**YOUR GOAL**
Copy everything in the listing below from the line containing "room or environment and how it can be used." down to the line containing "harmonizes with other", switching "sofa" to "couch" wherever it appears and leaving all else unchanged.

**EXERCISE INPUT**
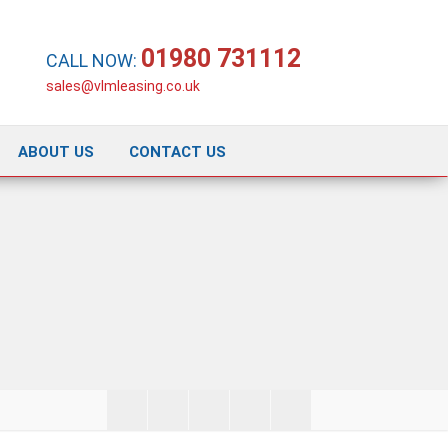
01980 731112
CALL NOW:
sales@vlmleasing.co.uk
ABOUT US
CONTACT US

...

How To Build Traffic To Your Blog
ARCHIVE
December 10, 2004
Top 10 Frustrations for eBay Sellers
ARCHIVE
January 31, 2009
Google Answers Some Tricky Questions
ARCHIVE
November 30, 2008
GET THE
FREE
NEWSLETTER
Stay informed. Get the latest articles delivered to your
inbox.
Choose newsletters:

...

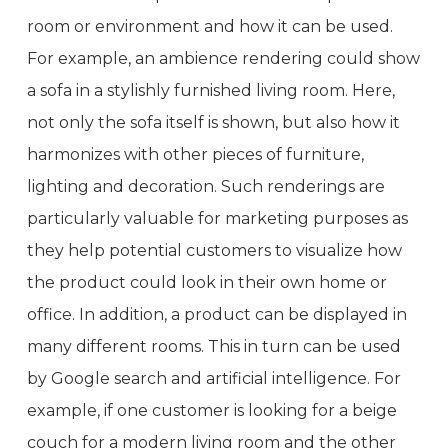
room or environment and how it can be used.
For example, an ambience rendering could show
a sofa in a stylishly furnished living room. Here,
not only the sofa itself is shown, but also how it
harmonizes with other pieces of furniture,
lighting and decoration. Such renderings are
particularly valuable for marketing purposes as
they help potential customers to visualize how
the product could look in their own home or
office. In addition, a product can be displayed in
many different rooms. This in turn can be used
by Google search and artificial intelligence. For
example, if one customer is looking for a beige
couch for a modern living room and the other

**REPLY TO THE TASK**
room or environment and how it can be used.
For example, an ambience rendering could show
a couch in a stylishly furnished living room. Here,
not only the couch itself is shown, but also how it
harmonizes with other pieces of furniture,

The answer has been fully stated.